On Thu, Aug 30, 2012 at 11:21 AM, Rob Coli rc...@palominodb.com wrote:
On Thu, Aug 30, 2012 at 10:18 AM, Casey Deccio ca...@deccio.net wrote:
I'm adding a new node to an existing cluster that uses
ByteOrderedPartitioner. The documentation says that if I don't
configure a
token, then one will be automatically generated to take load from an
existing node.
What I'm finding is that when I add a new node, (super)
column lookups begin failing (not sure if it was the row lookup failing
or
the supercolumn lookup failing), and I'm not sure why.
1) You almost never actually want BOP.
2) You never want Cassandra to pick a token for you.

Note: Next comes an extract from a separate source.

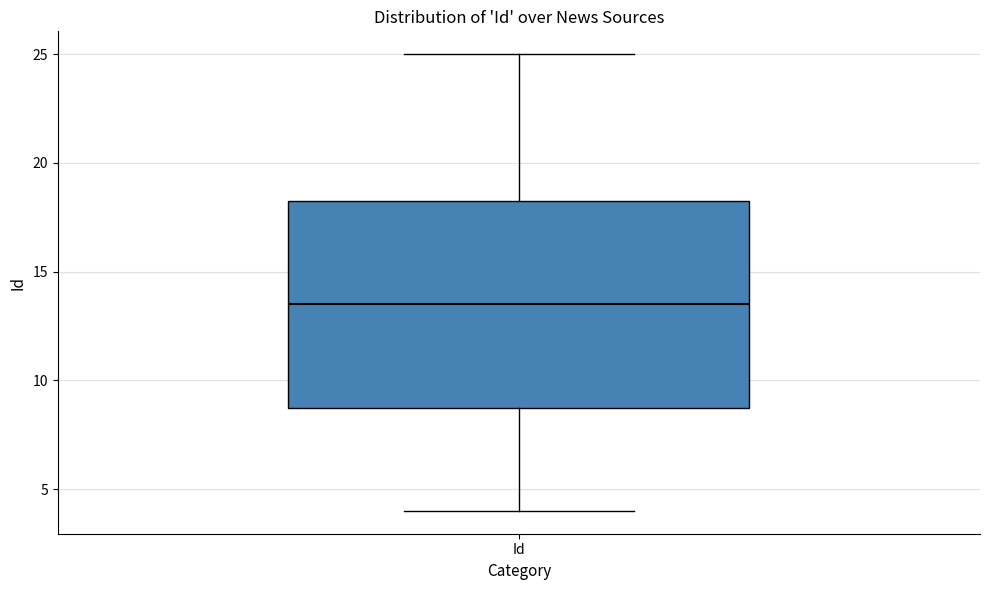

Where does the upper whisker of the box for Id end on the y-axis? The values are not printed on the chart, so give them approximately, as read against the axis.

25.0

IMO and the
opinion of many others, the fact that it does this is a bug. Specify a
token with initial_token.
3) You never want to use Supercolumns. The project does not support
them but currently has no plan to deprecate them. Use composite row
keys.
4) Unless your existing cluster consists of one node, you almost never
want to add only a single new node to a cluster. In general you want
to double it.
In summary, you are Doing It just about as Wrong as possible... but on
to your actual question ... ! :)
Well, at least I'm consistent :) Thanks for the hints. Unfortunately,
when I first brought up my system--with the goal of getting it up
quickly--I thought BOP and Supercolumns were the way to go. Plus, the
small cluster of nodes I was using was on a hodgepodge of hardware. I've
since had a chance to think somewhat about redesigning and rearchitecting,
but it seems like there's no easy way to convert it properly. Step one
was to migrate everything over to a single dedicated node on reasonable
hardware, so I could begin the process, which brought me to the issue I
initially posted about. But the problem is that this is a live system, so
data loss is an issue I'd like to avoid.
In what way are the lookups failing? Is there an exception?
No exception--just failing in that the data should be there, but isn't.